The rapid conversion of grasslands signals a broader transformation in how landscapes are organized globally. Stabilizing ecosystems are being converted into production systems faster than governance institutions are adapting to account for their regulatory value.

Short-term output increases.
Long-term stabilization capacity declines.

Whether this trajectory remains sustainable depends on whether land-use governance expands to recognize ecosystems not only as resources, but as infrastructure that maintains planetary stability.

Sources

Brooks, M. L., D’Antonio, C. M., Richardson, D. M., et al. (2004). Effects of invasive alien plants on fire regimes. BioScience, 54(7), 677–688.

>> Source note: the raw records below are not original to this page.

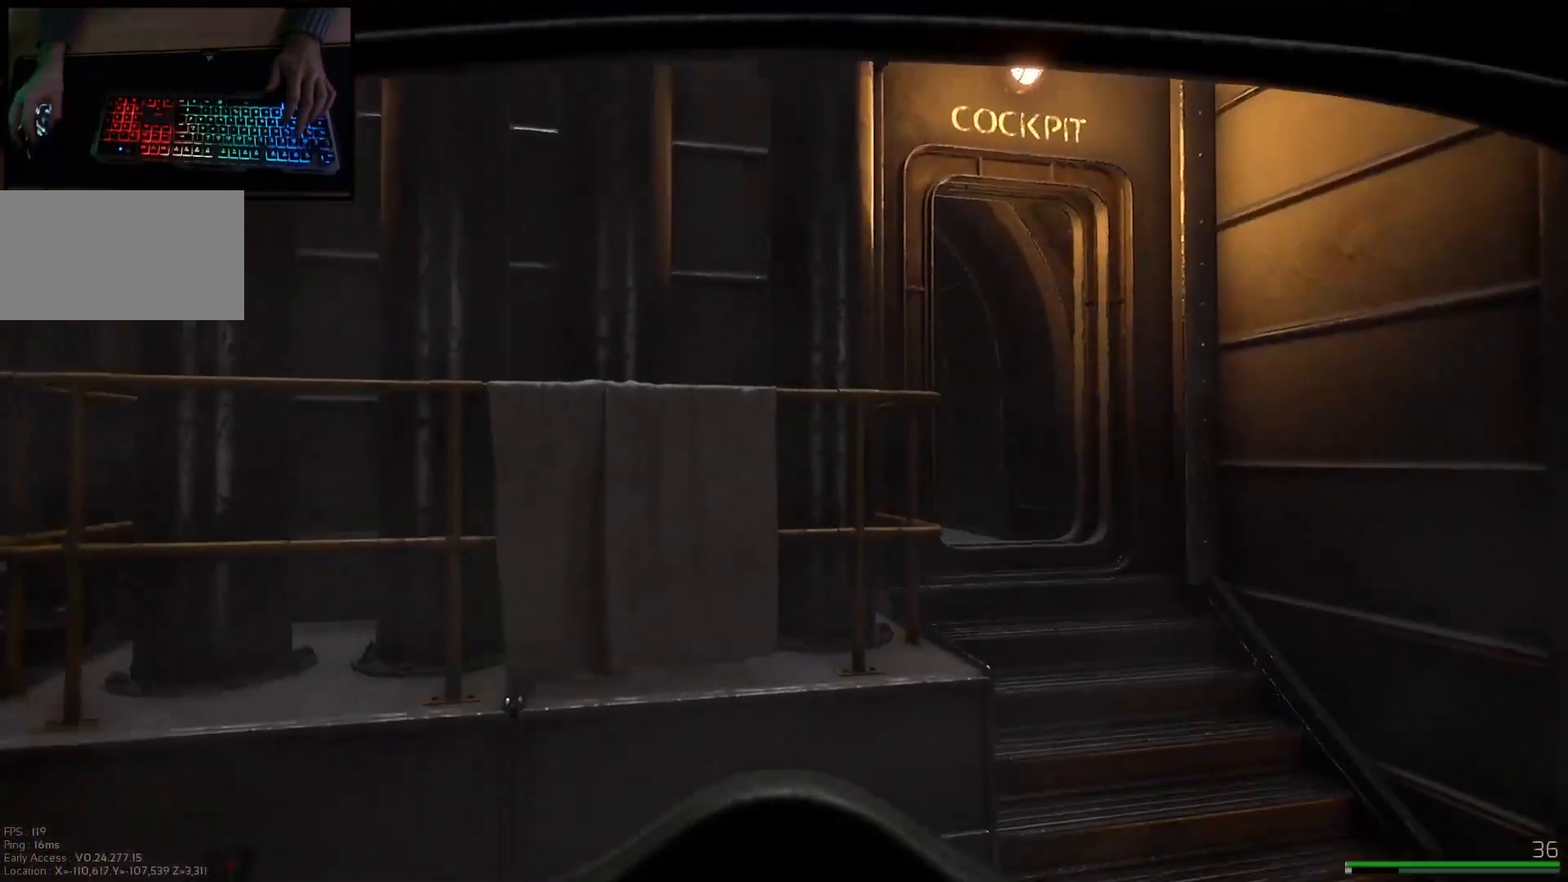
{"keys": ["w"], "mouse": [], "events": [[350, "d", "up"], [501, "shift", "up"]]}
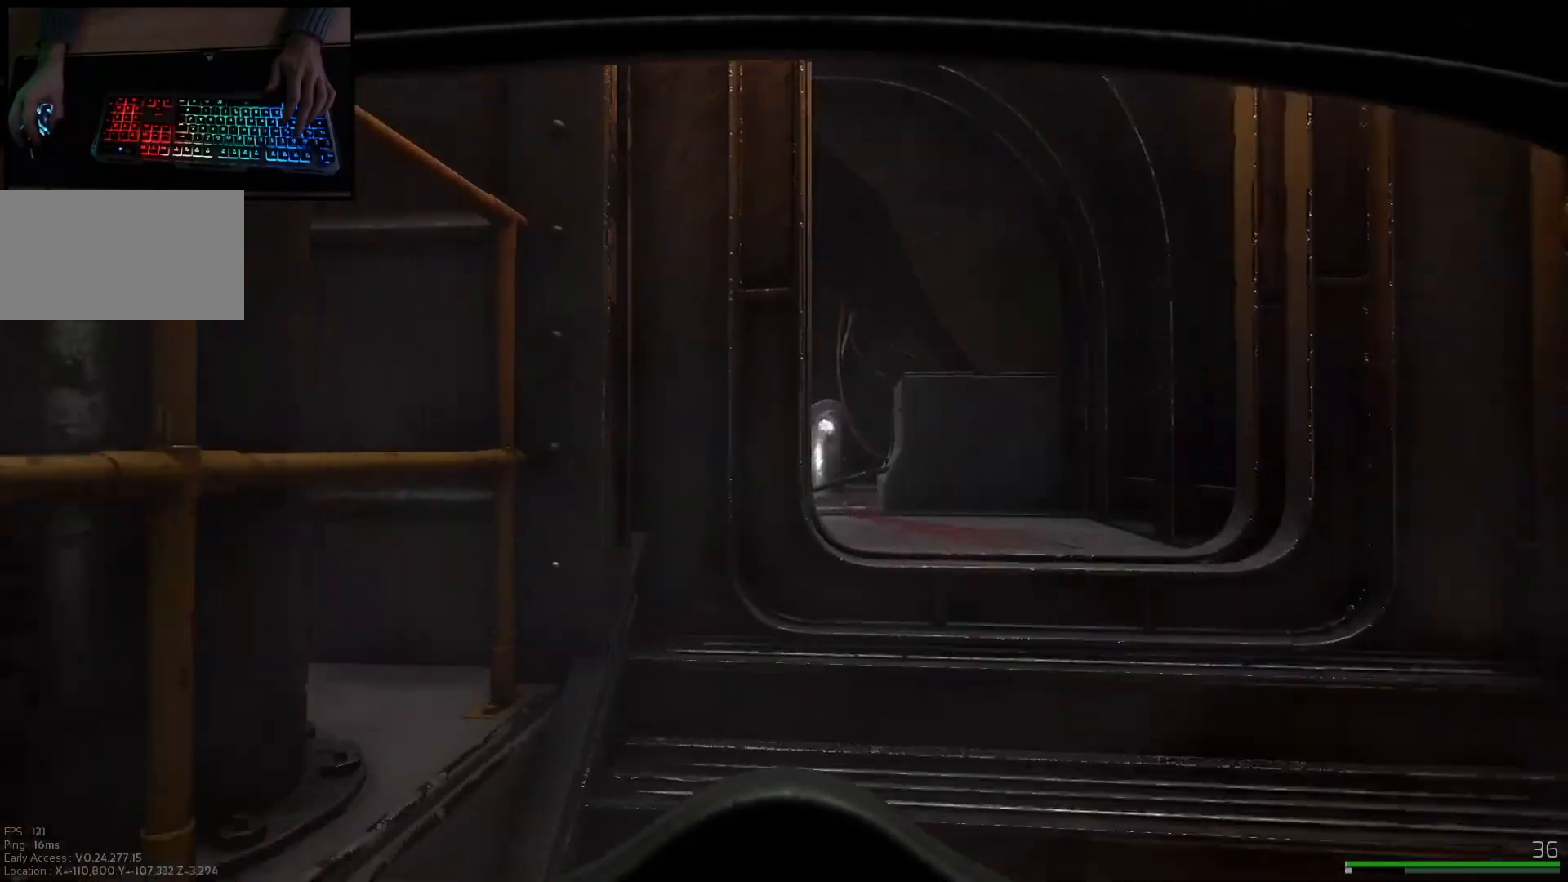
{"keys": ["d", "w"], "mouse": [], "events": [[50, "d", "down"], [316, "d", "up"], [450, "d", "down"]]}
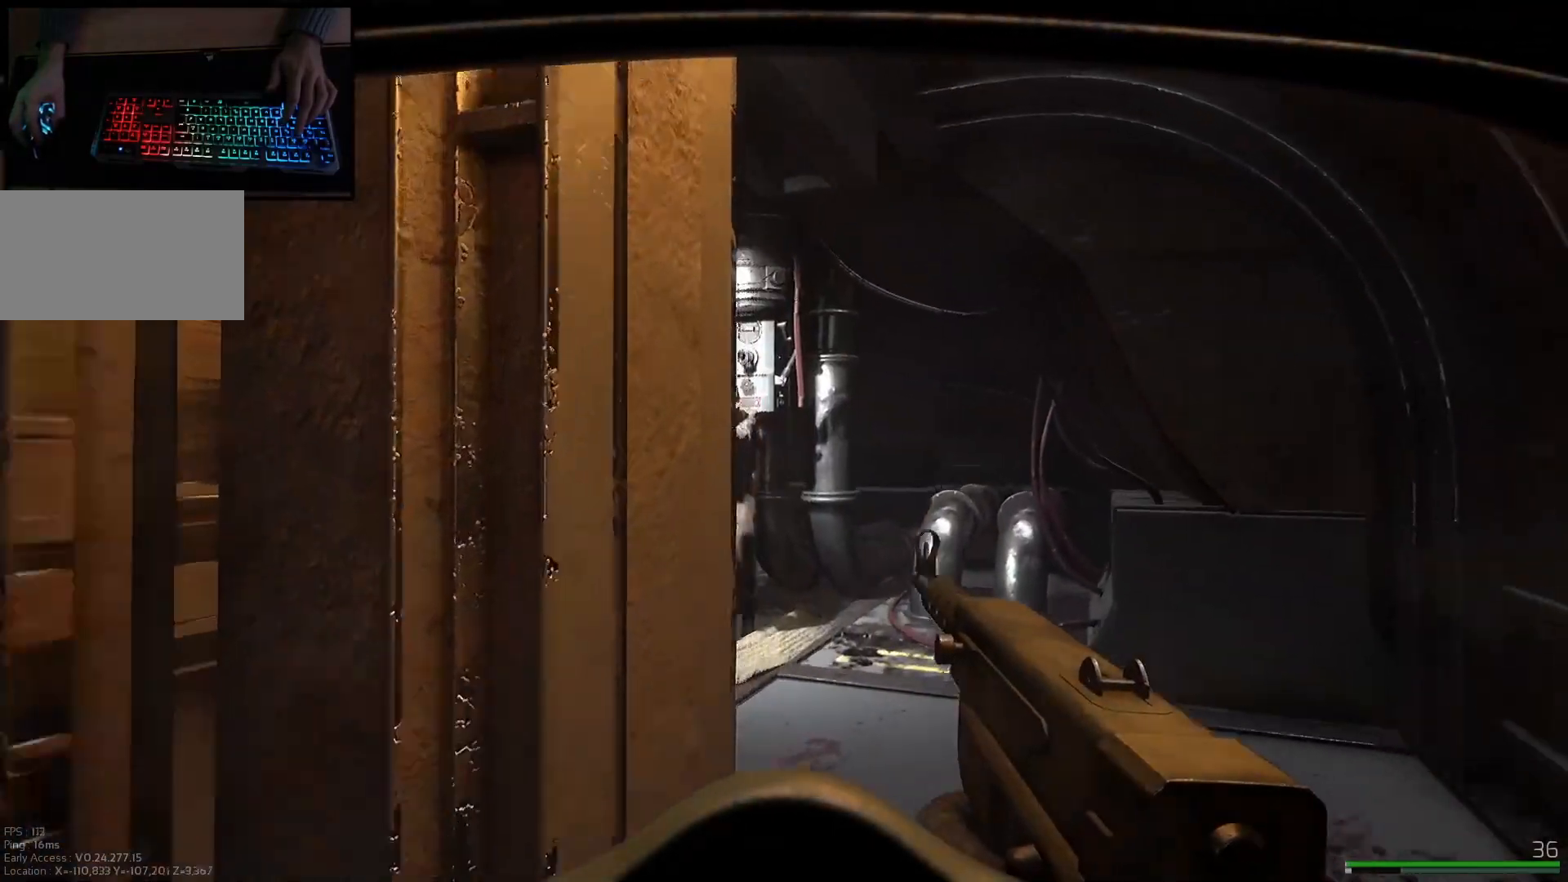
{"keys": ["d", "w"], "mouse": ["left", "right"], "events": [[234, "d", "up"], [350, "mouse_right", "down"], [450, "mouse_left", "down"], [501, "d", "down"]]}
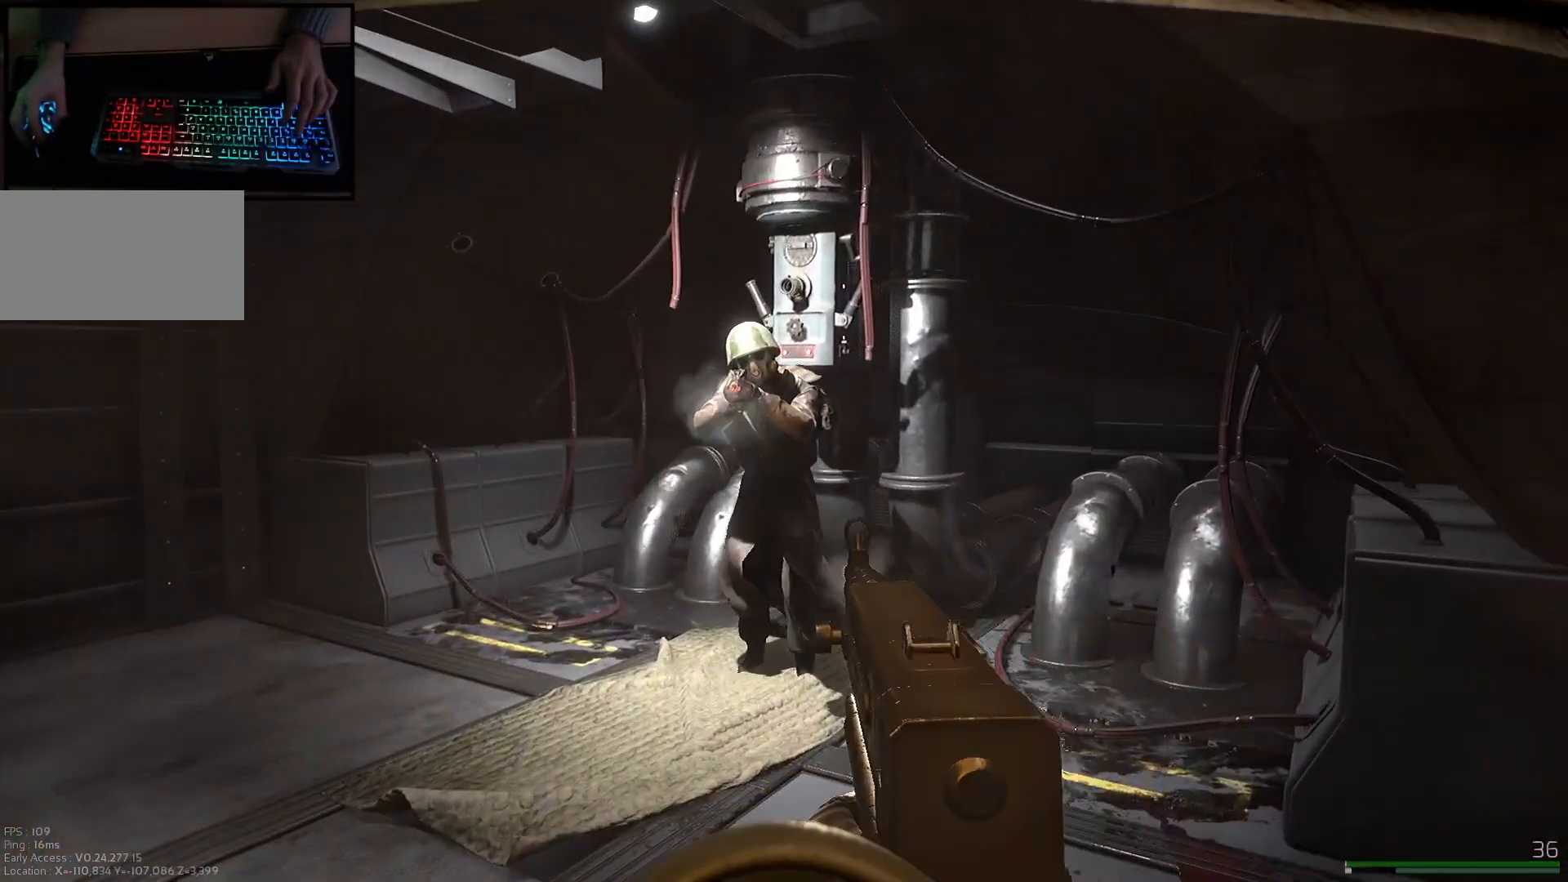
{"keys": ["d"], "mouse": ["left", "right"], "events": [[33, "w", "up"]]}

Chalmers University of Technology. (2024). Grasslands are vanishing nearly four times faster than forests, a global study finds.

Huang, X., Li, Y., Zhang, Z., & Chen, J. (2025). Resilience engineering and long-term infrastructure system performance. Reliability Engineering & System Safety.

Intergovernmental Panel on Climate Change. (2023). AR6 synthesis report.

Johnstone, J. F., Allen, C. D., Franklin, J. F., et al. (2016). Changing disturbance regimes, ecological memory, and forest resilience. Frontiers in Ecology and the Environment.

Kan, S., Persson, M., et al. (2024). Global conversion of non-forest ecosystems to agriculture and associated supply chains. Proceedings of the National Academy of Sciences.

Shi, L. (2020). Beyond flood risk reduction: How can green infrastructure advance both social justice and regional impact? Socio-Ecological Practice Research.

Wang, Y. C., Shen, J. K., & Xiang, W. N. (2018). Ecosystem services of green infrastructure for adaptation to urban growth. Ecosystem Health and Sustainability.